» **TO DO**: The listing must be copied out in full and exactly; no images go with it.

» **INFORMATION SHOWN**:
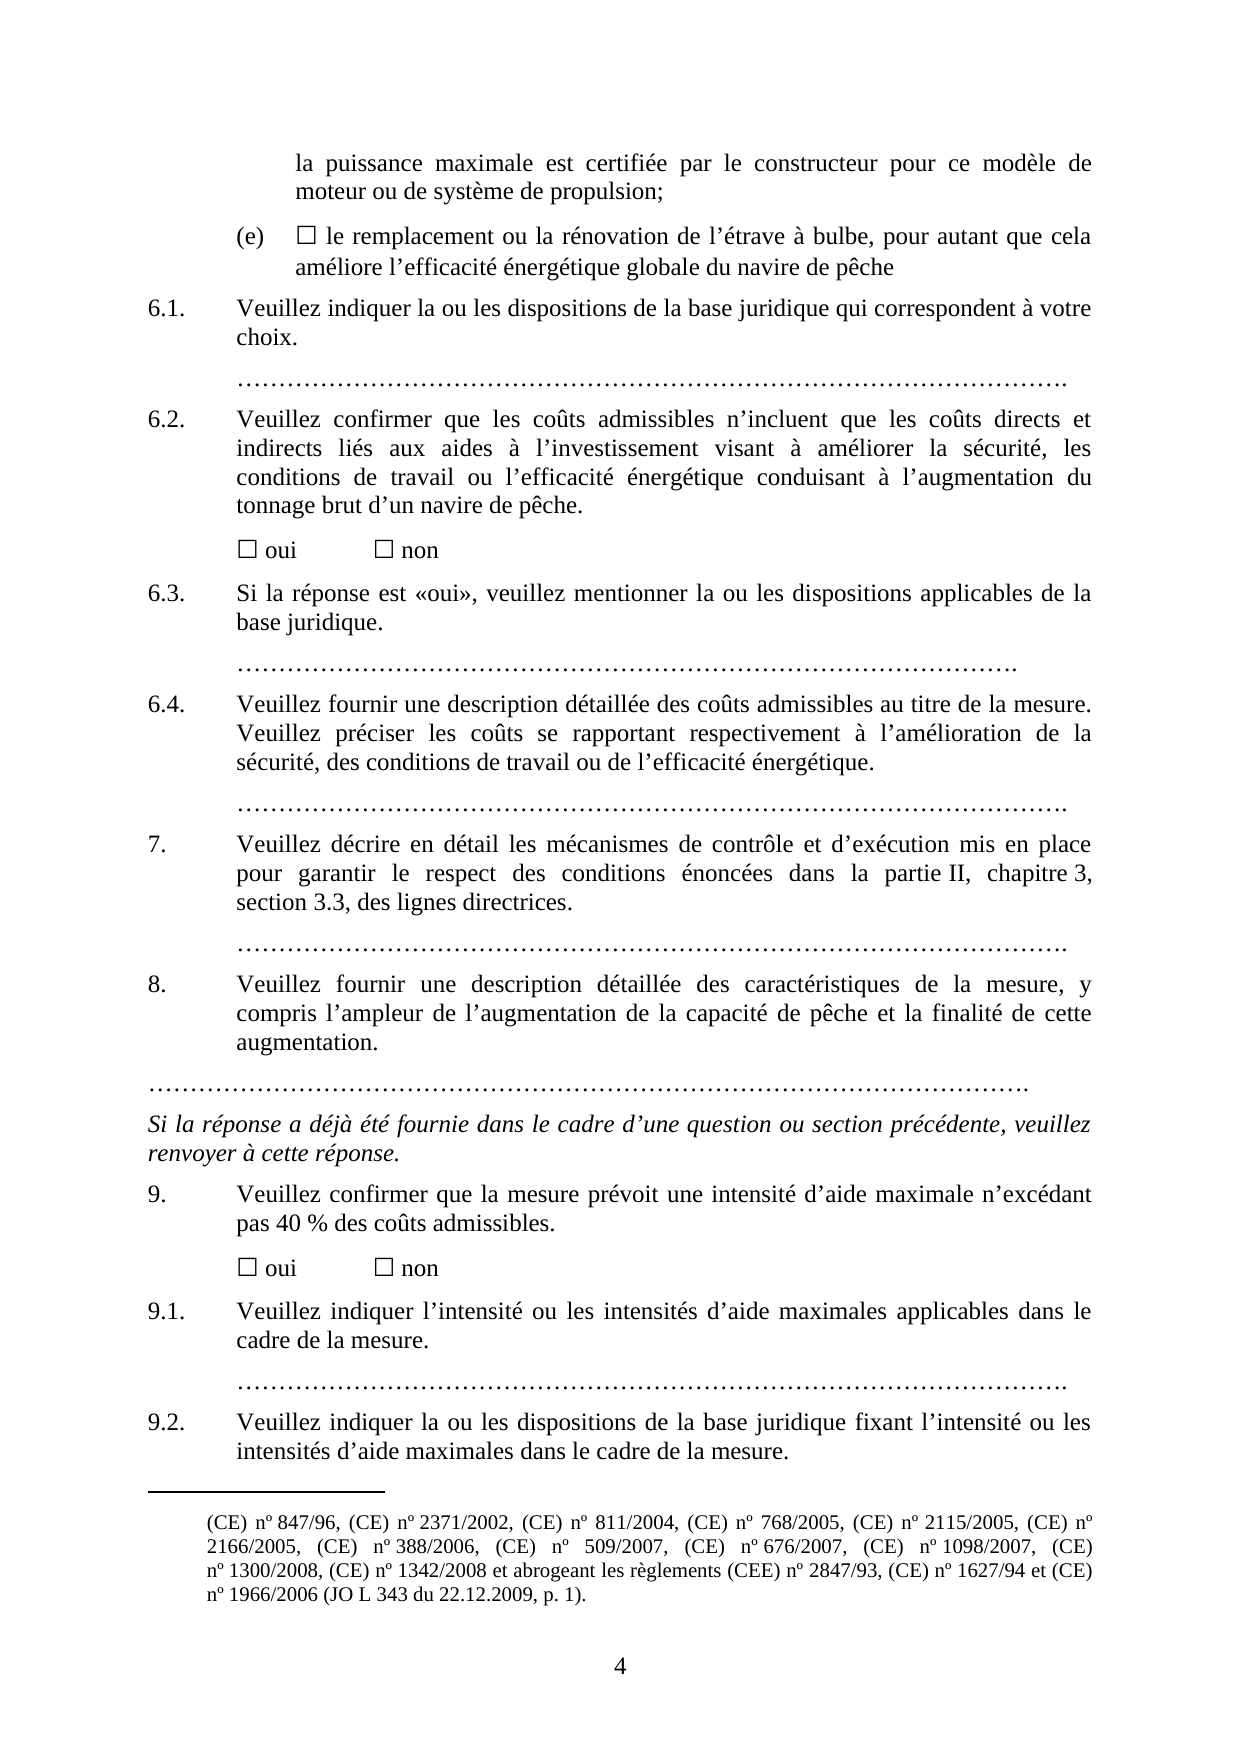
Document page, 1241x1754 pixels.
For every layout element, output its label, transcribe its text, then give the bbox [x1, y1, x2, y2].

text 6.3. Si la réponse est «oui», veuillez mentionner la ou les dispositions applicables de la base juridique. [148, 578, 1093, 636]
text 9.1. Veuillez indiquer l’intensité ou les intensités d’aide maximales applicables dans le cadre de la mesure. [148, 1296, 1093, 1353]
text ………………………………………………………………………………………. [236, 1366, 1093, 1395]
text ………………………………………………………………………………………. [236, 928, 1093, 957]
text (e) le remplacement ou la rénovation de l’étrave à bulbe, pour autant que cela améliore l’efficacité énergétique globale du navire de pêche [236, 218, 1093, 280]
text 6.2. Veuillez confirmer que les coûts admissibles n’incluent que les coûts directs et indirects liés aux aides à l’investissement visant à améliorer la sécurité, les conditions de travail ou l’efficacité énergétique conduisant à l’augmentation du tonnage brut d’un navire de pêche. [148, 404, 1093, 519]
text 7. Veuillez décrire en détail les mécanismes de contrôle et d’exécution mis en place pour garantir le respect des conditions énoncées dans la partie II, chapitre 3, section 3.3, des lignes directrices. [148, 829, 1093, 916]
text 9.2. Veuillez indiquer la ou les dispositions de la base juridique fixant l’intensité ou les intensités d’aide maximales dans le cadre de la mesure. [148, 1407, 1093, 1465]
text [236, 148, 1093, 205]
text 9. Veuillez confirmer que la mesure prévoit une intensité d’aide maximale n’excédant pas 40 % des coûts admissibles. [148, 1179, 1093, 1237]
text ………………………………………………………………………………………. [236, 363, 1093, 392]
text ……………………………………………………………………………………………. [148, 1068, 1093, 1097]
text …………………………………………………………………………………. [236, 648, 1093, 677]
text oui non [236, 1249, 1093, 1283]
text Si la réponse a déjà été fournie dans le cadre d’une question ou section précédente, veuillez renvoyer à cette réponse. [148, 1109, 1093, 1167]
text ………………………………………………………………………………………. [236, 788, 1093, 817]
text oui non [236, 532, 1093, 566]
text 6.4. Veuillez fournir une description détaillée des coûts admissibles au titre de la mesure. Veuillez préciser les coûts se rapportant respectivement à l’amélioration de la sécurité, des conditions de travail ou de l’efficacité énergétique. [148, 689, 1093, 776]
text 6.1. Veuillez indiquer la ou les dispositions de la base juridique qui correspondent à votre choix. [148, 293, 1093, 350]
text 8. Veuillez fournir une description détaillée des caractéristiques de la mesure, y compris l’ampleur de l’augmentation de la capacité de pêche et la finalité de cette augmentation. [148, 969, 1093, 1056]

» **SOLUTION TO THE EXERCISE**:
Document page, 1241x1754 pixels.
For every layout element, output its label, transcribe its text, then give the bbox [x1, y1, x2, y2].

text 6.3. Si la réponse est «oui», veuillez mentionner la ou les dispositions applicables de la base juridique. [148, 578, 1093, 636]
text 9.1. Veuillez indiquer l’intensité ou les intensités d’aide maximales applicables dans le cadre de la mesure. [148, 1296, 1093, 1353]
text ………………………………………………………………………………………. [236, 1366, 1093, 1395]
text ………………………………………………………………………………………. [236, 928, 1093, 957]
text (e) le remplacement ou la rénovation de l’étrave à bulbe, pour autant que cela améliore l’efficacité énergétique globale du navire de pêche [236, 218, 1093, 280]
text 6.2. Veuillez confirmer que les coûts admissibles n’incluent que les coûts directs et indirects liés aux aides à l’investissement visant à améliorer la sécurité, les conditions de travail ou l’efficacité énergétique conduisant à l’augmentation du tonnage brut d’un navire de pêche. [148, 404, 1093, 519]
text 7. Veuillez décrire en détail les mécanismes de contrôle et d’exécution mis en place pour garantir le respect des conditions énoncées dans la partie II, chapitre 3, section 3.3, des lignes directrices. [148, 829, 1093, 916]
text 9.2. Veuillez indiquer la ou les dispositions de la base juridique fixant l’intensité ou les intensités d’aide maximales dans le cadre de la mesure. [148, 1407, 1093, 1465]
text [236, 148, 1093, 205]
text 9. Veuillez confirmer que la mesure prévoit une intensité d’aide maximale n’excédant pas 40 % des coûts admissibles. [148, 1179, 1093, 1237]
text ………………………………………………………………………………………. [236, 363, 1093, 392]
text ……………………………………………………………………………………………. [148, 1068, 1093, 1097]
text …………………………………………………………………………………. [236, 648, 1093, 677]
text oui non [236, 1249, 1093, 1283]
text Si la réponse a déjà été fournie dans le cadre d’une question ou section précédente, veuillez renvoyer à cette réponse. [148, 1109, 1093, 1167]
text ………………………………………………………………………………………. [236, 788, 1093, 817]
text oui non [236, 532, 1093, 566]
text 6.4. Veuillez fournir une description détaillée des coûts admissibles au titre de la mesure. Veuillez préciser les coûts se rapportant respectivement à l’amélioration de la sécurité, des conditions de travail ou de l’efficacité énergétique. [148, 689, 1093, 776]
text 6.1. Veuillez indiquer la ou les dispositions de la base juridique qui correspondent à votre choix. [148, 293, 1093, 350]
text 8. Veuillez fournir une description détaillée des caractéristiques de la mesure, y compris l’ampleur de l’augmentation de la capacité de pêche et la finalité de cette augmentation. [148, 969, 1093, 1056]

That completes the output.